UCCL-EP: Portable Expert-Parallel Communication
Ziming Mao, Yihan Zhang, Chihan Cui, Kaichao You, Zhongjie Chen, Zhiying Xu, Scott Shenker, Costin Raiciu, Yang Zhou, Ion Stoica
TL;DR
MoE-based large language models rely on expert-parallelism (EP), but GPU-initiated token-level EP systems like DeepEP suffer from poor portability across diverse GPUs and NICs due to tight GPU-NIC coupling. UCCL-EP introduces a portable architecture that decouples initiation from execution by using a high-throughput CPU proxy layer and a lightweight 128-bit TransferCmd channel, enabling GPUDirect RDMA while enforcing NIC-specific delivery semantics via immediate data. The approach delivers DeepEP-level performance on heterogeneous platforms (e.g., NVIDIA+AWS EFA) and maintains competitive results on NVIDIA-only setups, with additional gains in SGLang inference and Megatron-LM training on AMD+Broadcom configurations.

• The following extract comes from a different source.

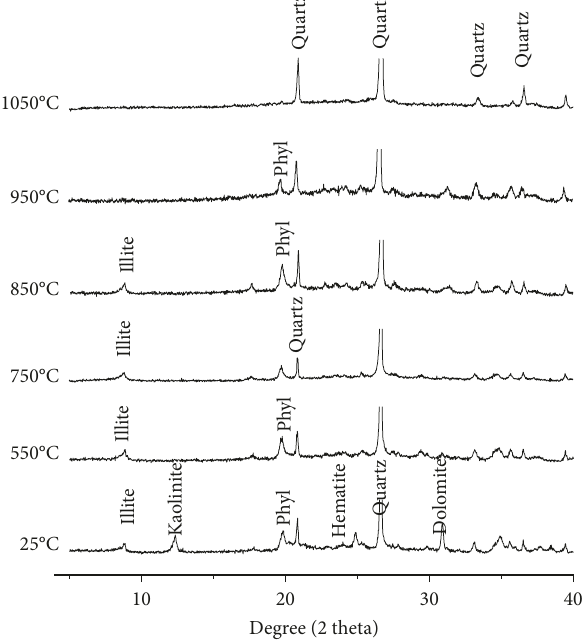
Figure 2: XRD patterns of Tunisian clay samples and thermally calcined samples. Phyl = phyllosilicate.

This design reduces vendor lock-in and lowers porting cost to new GPU/NIC combinations, offering a practical path to scalable EP across diverse accelerators and networks.
Abstract
Mixture-of-Experts (MoE) workloads rely on expert parallelism (EP) to achieve high GPU efficiency. State-of-the-art EP communication systems such as DeepEP demonstrate strong performance but exhibit poor portability across heterogeneous GPU and NIC platforms. The poor portability is rooted in architecture: GPU-initiated token-level RDMA communication requires tight vertical integration between GPUs and NICs, e.g., GPU writes to NIC driver/MMIO interfaces. We present UCCL-EP, a portable EP communication system that delivers DeepEP-level performance across heterogeneous GPU and NIC hardware. UCCL-EP replaces GPU-initiated RDMA with a high-throughput GPU-CPU control channel: compact token-routing commands are transferred to multithreaded CPU proxies, which then issue GPUDirect RDMA operations on behalf of GPUs. UCCL-EP further emulates various ordering semantics required by specialized EP communication modes using RDMA immediate data, enabling correctness on NICs that lack such ordering, e.g., AWS EFA. We implement UCCL-EP on NVIDIA and AMD GPUs with EFA and Broadcom NICs. On EFA, it outperforms the best existing EP solution by up to $2.1\times$ for dispatch and combine throughput. On NVIDIA-only platform, UCCL-EP achieves comparable performance to the original DeepEP. UCCL-EP also improves token throughput on SGLang by up to 40% on the NVIDIA+EFA platform, and improves DeepSeek-V3 training throughput over the AMD Primus/Megatron-LM framework by up to 45% on a 16-node AMD+Broadcom platform.